The Democratic-led House used a partisan vote last month to create the subcommittee of the House Oversight and Reform Committee over GOP objections. The panel, which will track emergency federal relief spending already approaching $3 trillion, will have a 7-to-5 Democratic majority.

McCarthy, R-Calif., also named GOP Reps. Blaine Luetkemeyer of Missouri, Jackie Walorski of Indiana and Mark Green of Tennessee to the subcommittee.

Chairing the panel will be Rep. James Clyburn of South Carolina, the No. 3 House Democratic leader. The other Democrats are Reps. Maxine Waters of California, Carolyn Maloney and Nydia Velázquez of New York, Bill Foster of Illinois, Jamie Raskin of Maryland and Andy Kim of New Jersey. Clyburn, Waters and Raskin have shown little reluctance to clash with Republicans over the years.

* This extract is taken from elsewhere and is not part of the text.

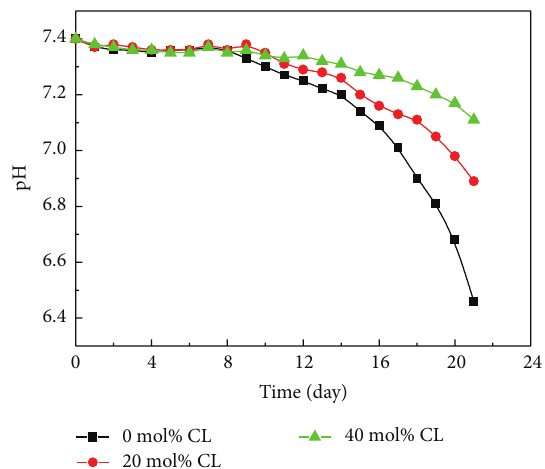
Figure 9: The changes in the pH of PBS solutions during the degradation process of the PLGC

Republicans have claimed Democrats will use the panel to seek election-year dirt on Trump. McCarthy criticized the panel as a wasteful duplication of other oversight efforts and warned that Democrats might use it to “take another stab at impeachment.”

House Republicans unanimously opposed the chamber's impeachment of Trump last year over his efforts to pressure Ukraine to help him discredit Joe Biden, the former vice president who is now presumptive Democratic presidential candidate.

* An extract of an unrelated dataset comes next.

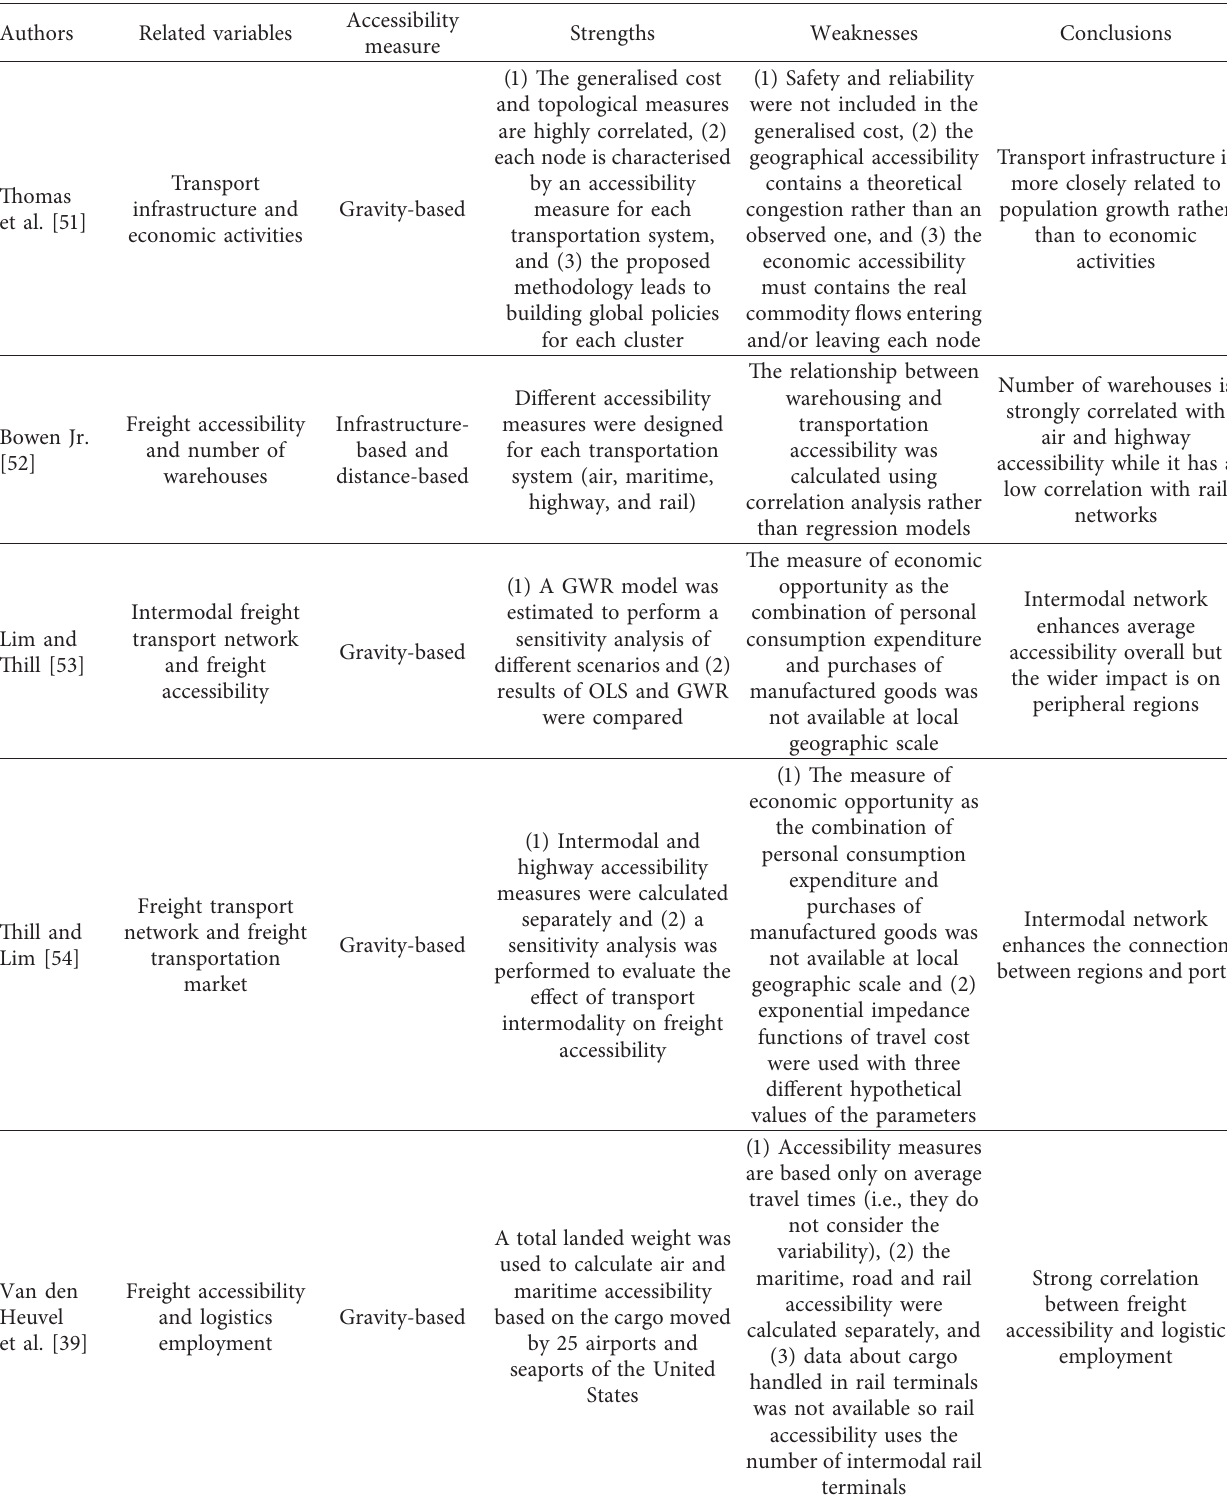
Table 1: Review of related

Pelosi, D-Calif., has said the panel will be “as nonpartisan as possible” as it tries rooting out fraud and waste.

“We must be sure that the money we put forth goes to those who need it most, in a way that addresses disparities in access to health care and credit,″ she said last month.

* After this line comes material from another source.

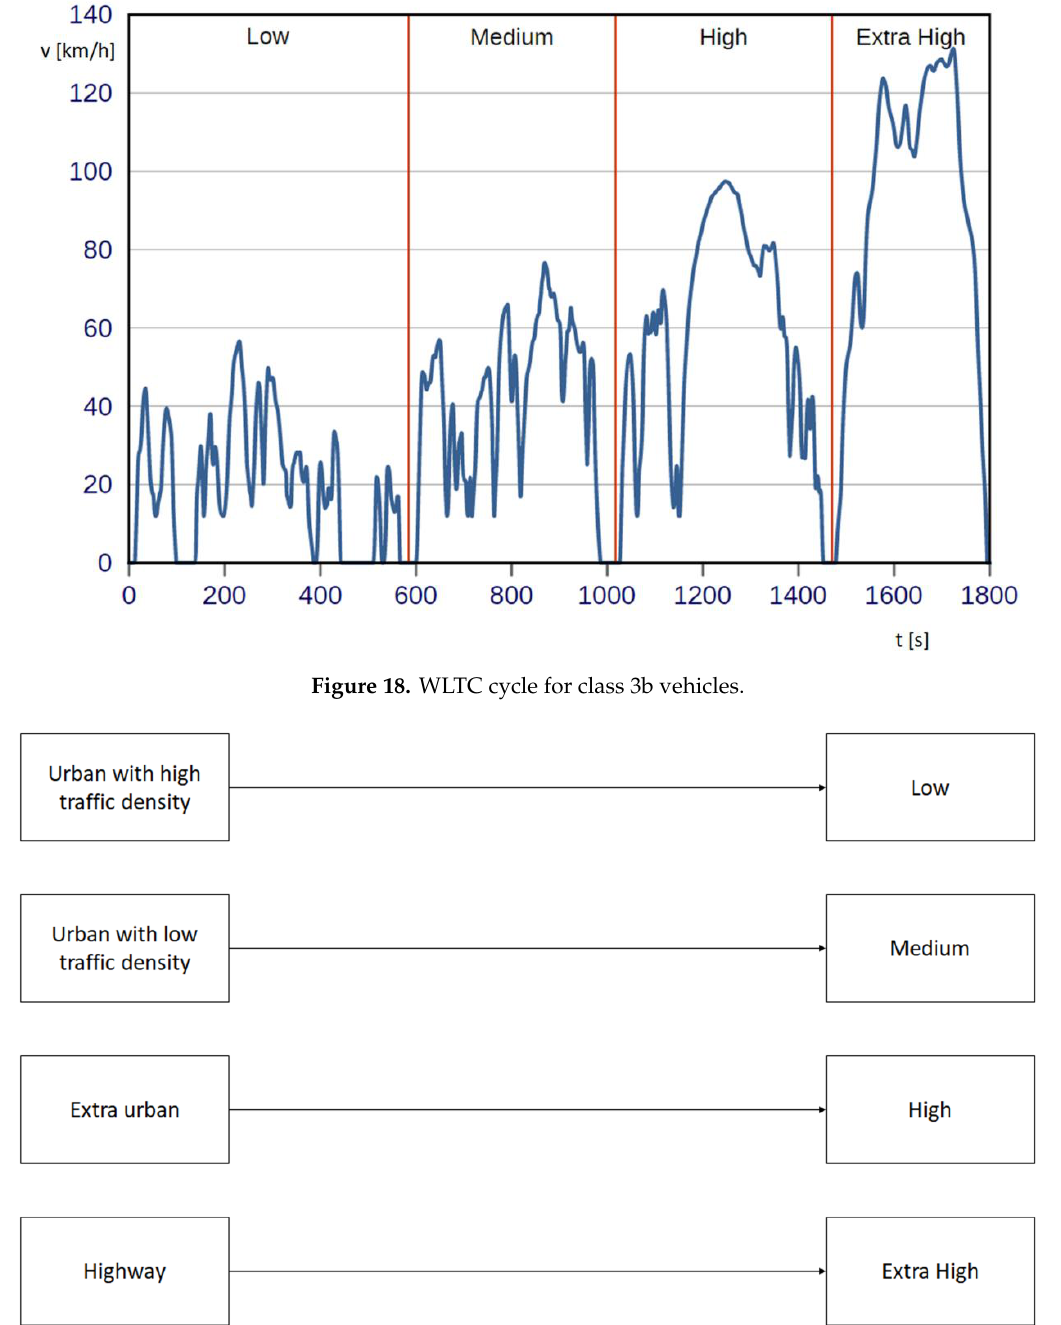
Figure 19. Scheme of calculation of energy consumption in the tests to compare with energy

The subcommittee will supplement the work of others tracking the dollars, including a committee of inspectors general, a congressional panel of experts and a special Treasury Department official.

But partisan disputes have already colored the effort to monitor the unprecedented piles of taxpayer money being used to combat the pandemic and sustain the reeling economy.

Trump removed the head of a federal council of inspectors general, drawing Democratic criticism. At a Senate Banking, Housing and Urban Affairs Committee confirmation hearing on Tuesday, Trump’s choice to oversee a $500 billion aid package for business encountered skepticism from Democrats.

Brian Miller, a lawyer in the White House counsel’s office, told senators he would conduct audits and investigations “with fairness and impartiality.″

But Sen. Elizabeth Warren, D-Mass., said Miller's time in the White House should have disqualified him from the inspector general’s role.

In addition, a bipartisan congressional commission that will track the spending remains without a head. Its leader will be jointly appointed by Pelosi and Senate Majority Leader Mitch McConnell, R-Ky., who have yet to announce a choice.

Separately, McCarthy said he was creating a 15-member House GOP task force to study Chinese influence on the U.S., including any role in the virus' origin and spread.

With Trump increasingly blaming China for the outbreak, the GOP group is due to produce a report in October, the month before Election Day.